ERA.id - Juru Bicara Satgas Penanganan COVID-19 Wiku Adisasmito meminta semua pihak bijak melihat data tingkat positif atau positivity rate kasus COVID-19 agar tidak salah menafsirkan keadaan.
"Rentang waktu 14 hari adalah yang paling efektif dalam penentuan langkah intervensi kebijakan selanjutnya, karena rentang yang terlalu singkat atau terlalu lama, seperti harian atau dua bulanan dapat mengaburkan situasi yang sebenarnya terjadi di lapangan," kata Wiku dalam pernyataan resmi Satgas COVID-19 di Jakarta dikutip dari Antara, Kamis (24/6/2021).
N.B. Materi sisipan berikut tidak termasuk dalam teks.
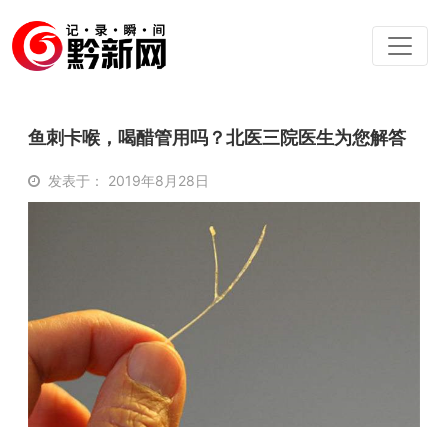
鱼刺卡喉，喝醋管用吗？北医三院医生为您解答
发表于： 2019年8月28日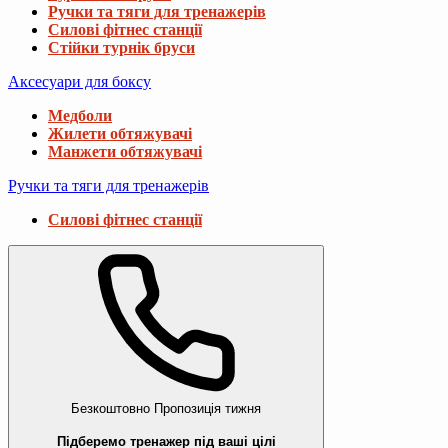
Ручки та тяги для тренажерів
Силові фітнес станції
Стійки турнік бруси
Аксесуари для боксу
Медболи
Жилети обтяжувачі
Манжети обтяжувачі
Ручки та тяги для тренажерів
Силові фітнес станції
Безкоштовно
Пропозиція тижня
Підберемо тренажер під ваші цілі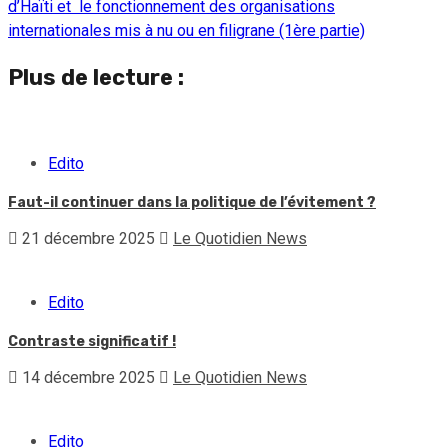
d’Haïti et le fonctionnement des organisations
internationales mis à nu ou en filigrane (1ère partie)
Plus de lecture :
Edito
Faut-il continuer dans la politique de l’évitement ?
21 décembre 2025
Le Quotidien News
Edito
Contraste significatif !
14 décembre 2025
Le Quotidien News
Edito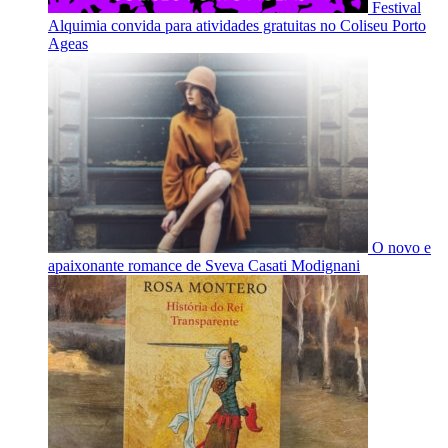
Festival
Alquimia convida para atividades gratuitas no Coliseu Porto
Ageas
O novo e
apaixonante romance de Sveva Casati Modignani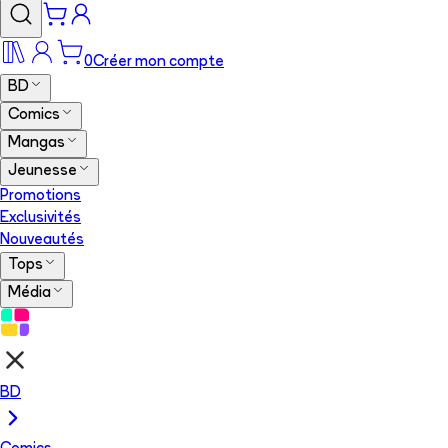
0
Créer mon compte
BD
Comics
Mangas
Jeunesse
Promotions
Exclusivités
Nouveautés
Tops
Média
BD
Berdasarkan data per pekan ke-3 Juni 2021, tingkat positif di Indonesia mencapai angka 14,64 persen, jauh lebih tinggi dibandingkan dengan standar yang dipatok WHO, yaitu 5 persen.
Jika berkaca pada data sejak awal pandemi, tingkat positif di Indonesia pernah mencapai puncak paling tinggi, sebesar 28,25 persen, di dua pekan pertama Januari 2021. Karena itu, positivity rate sekarang yang sudah mendekati 15 persen ini harus diwaspadai dan semaksimal mungkin dikendalikan.
Wiku menjelaskan karena positivity rate ditentukan dari jumlah orang yang diperiksa, maka ada beberapa kondisi yang mempengaruhi akurasinya. Salah satunya terbatasnya sumber daya dan akses pada fasilitas tes.
Hal itu, kata Wiku, karena tes diprioritaskan untuk yang sudah memiliki gejala atau kontak erat. Dengan begitu, bukan tidak mungkin hasil tes cenderung menunjukkan positif COVID-19, karena sudah dikerucutkan pada kelompok orang yang memang memiliki gejala atau kontak erat.
"Di Indonesia, pada umumnya orang sehat tidak menjalani tes COVID-19, dan hal ini dapat mempengaruhi angka positivity rate menjadi tinggi," ujar Wiku.
Terkait hal tersebut, Kementerian Kesehatan mengeluarkan Keputusan Menteri Kesehatan No. HK.01.07/MENKES/446/2021 yang menetapkan penggunaan tes antigen sebagai salah satu metode dalam pemeriksaan COVID-19. Melalui Kepmenkes itu diharapkan semakin banyak masyarakat yang mendapatkan akses uji COVID-19.
Namun, katanya, terdapat beberapa situasi yang dapat menurunkan efektivitas tes antigen, seperti penggunaan antigen yang tidak dikonfirmasi dengan tes PCR pada orang dengan kemungkinan terinfeksi atau kontak erat. Juga, penggunaan antigen yang tidak sesuai mutu standar WHO dan pengambilan sampel swab yang tidak sesuai prosedur.
Berdasar data, pengikutsertaan hasil tes antigen dalam pemeriksaan nasional yang dilakukan sejak pekan ke-4 Februari menunjukkan peningkatan tes antigen yang sedikit lebih tinggi dari pada PCR. Namun, jumlah orang yang diperiksa oleh PCR tidak berkurang jumlahnya.
"Menyikapi keadaan ini, saya meminta kepada seluruh pemerintah daerah untuk memastikan penggunaan antigen yang tetap pada fungsinya dan dengan metode yang tepat. Apabila pada kasus yang perlu konfirmasi PCR, maka harus diteruskan dengan tes PCR agar hasilnya lebih akurat," demikian Wiku.